Ей снилась валькирия, она протягивала на ладони красное яблоко, но, когда Кейн уже собиралась взять, оно превращалось в карманные часы с резной крышкой. Где-то на границе восприятия расстилался океан Миража, образы всплывали к поверхности и снова опускались вглубь, ниже и ниже, должно быть к самому дну, к Нулевому архетипу. Часть сознания Кейн понимала, что это всего лишь сон, и он то стирался до черноты, то вновь обретал странную четкость, резал глаза.

Она пришла в себя будто от вспышки.

– …Шок, вызванный… перенапряжение архетипа…

Голос, сухой и спокойный, царапал голову изнутри. Кейн хотела сказать, чтобы он замолчал, и медленно открыла глаза.

Доктор Адам Лейбер, лечащий врач семьи Райт, склонился над ней, положив прохладные ладони на виски Кейн, осторожно повернул ее голову из стороны в сторону.

– Вы слышите меня, Аннет? Моргните, если да.

Аннет. Он всегда называл ее так, на южный манер.
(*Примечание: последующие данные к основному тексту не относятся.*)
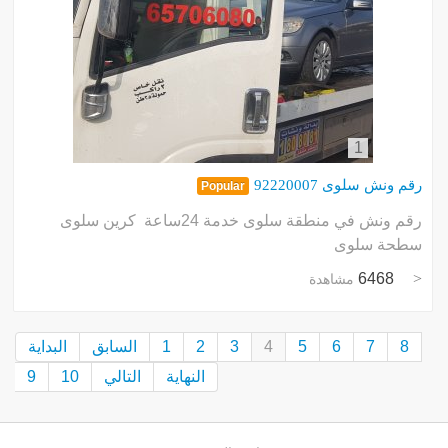
1
رقم ونش سلوى 92220007
Popular
رقم ونش في منطقة سلوى خدمة 24ساعة كرين سلوى
سطحة سلوى
6468
مشاهدة
8
7
6
5
4
3
2
1
السابق
البداية
النهاية
التالي
10
9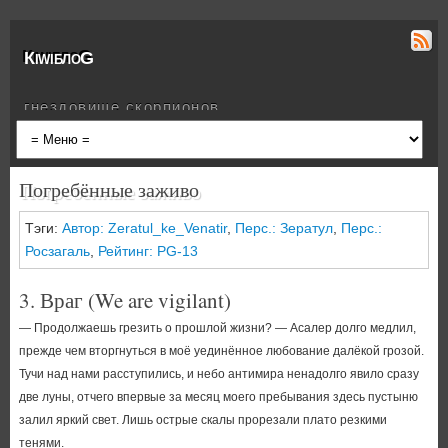
КiwiблоG
гнездовище скорпионов
Погребённые заживо
Тэги:
Автор: Zeratul_ke_Venatir
,
Перс.: Зератул
,
Перс.:
Росзагаль
,
Рейтинг: PG-13
3. Враг (We are vigilant)
— Продолжаешь грезить о прошлой жизни? — Асалер долго медлил,
прежде чем вторгнуться в моё уединённое любование далёкой грозой.
Тучи над нами расступились, и небо антимира ненадолго явило сразу
две луны, отчего впервые за месяц моего пребывания здесь пустыню
залил яркий свет. Лишь острые скалы прорезали плато резкими
тенями.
Веки казались неподъемными, опустить их было легко, поднять снова намного труднее. Лицо доктора Лейбера стало ближе, причудливый монокль в витой золотистой оправе делал его похожим на странноватую птицу.

– У вас отравление спиритом и признаки истощения сознания. Я ввел антидот и несколько укрепляющих препаратов, но постарайтесь некоторое время не вставать.

Кейн медленно повернула голову, оглядывая комнату, в которую ее принесли. На резном секретере возле кровати мягко светилась спирит-лампа, простой матовый шар в кованом держателе с растительным орнаментом. Над дверью из красного дерева был небольшой застекленный фигурный проем. Тяжелые портьеры закрывали единственное окно – круглое, заключенное в причудливую деревянную раму, где-то сбоку на ней была надпись: «А+Л навсегда».

В этой комнате Кейн жила, когда была ребенком.

В кресле возле кровати сидел казавшийся усталым Атрес. Снятый китель висел на спинке стула.

Кейн на миг задержалась на нем взглядом и снова посмотрела на Лейбера.

– Что с Линнел?

Лейбер замялся, решая, отвечать или нет, и все-таки сказал:

– Тяжелое состояние. Она не приходит в сознание, но опасности для жизни нет. У нее… Вы мастресса, Аннет, и сами понимаете, что такое повреждения от выброса.

Разумеется, Кейн понимала. Спирит наносил не только физические повреждения, он воздействовал на сознание, и последствия могли быть непредсказуемыми. Линнел может вовсе никогда не проснуться.

– Мы делаем все, что в наших силах, – добавил доктор, хотя в этом не было нужды. – Линнел сильная женщина, остается только верить, что она справится.

К сожалению, не всегда и не все в мире решала сила. Иногда подлость и умение ударить исподтишка были намного действеннее.

– Передайте жандармам, пусть усилят охрану, – прохрипела Кейн. – То, что произошло в центральном узле, не случайная авария. Кто-то использовал разрушающий медиатор.

Она была практически уверена в этом – красный паразит казался слишком чуждым, не похожим на то, как выглядела бы болезнь или сбой валькирии, и он стал намного сильнее, когда закончилось действие часов Атреса. Медиатор времени не мог воздействовать на чистый спирит, но мог влиять на прибор, который им управлял, невольно замедляя заразу.

– Ричард сделал это, как только мы получили сигнал тревоги, – сообщил Лейбер. – Госпожа Райт приказала не поднимать панику и спустилась вниз с ключом от главной схемы.

Это было похоже на Линнел – попытаться все решить в одиночку.

– Как долго я была без сознания?

– Около двух часов, насколько могу судить. Аннет, вам очень повезло, если бы вы не были мастрессой…

Он не договорил, и Кейн ответила как могла мягко:

– Бросьте, Адам. Если бы я не была мастрессой, меня вообще там не оказалась бы. Гости знают, что произошло?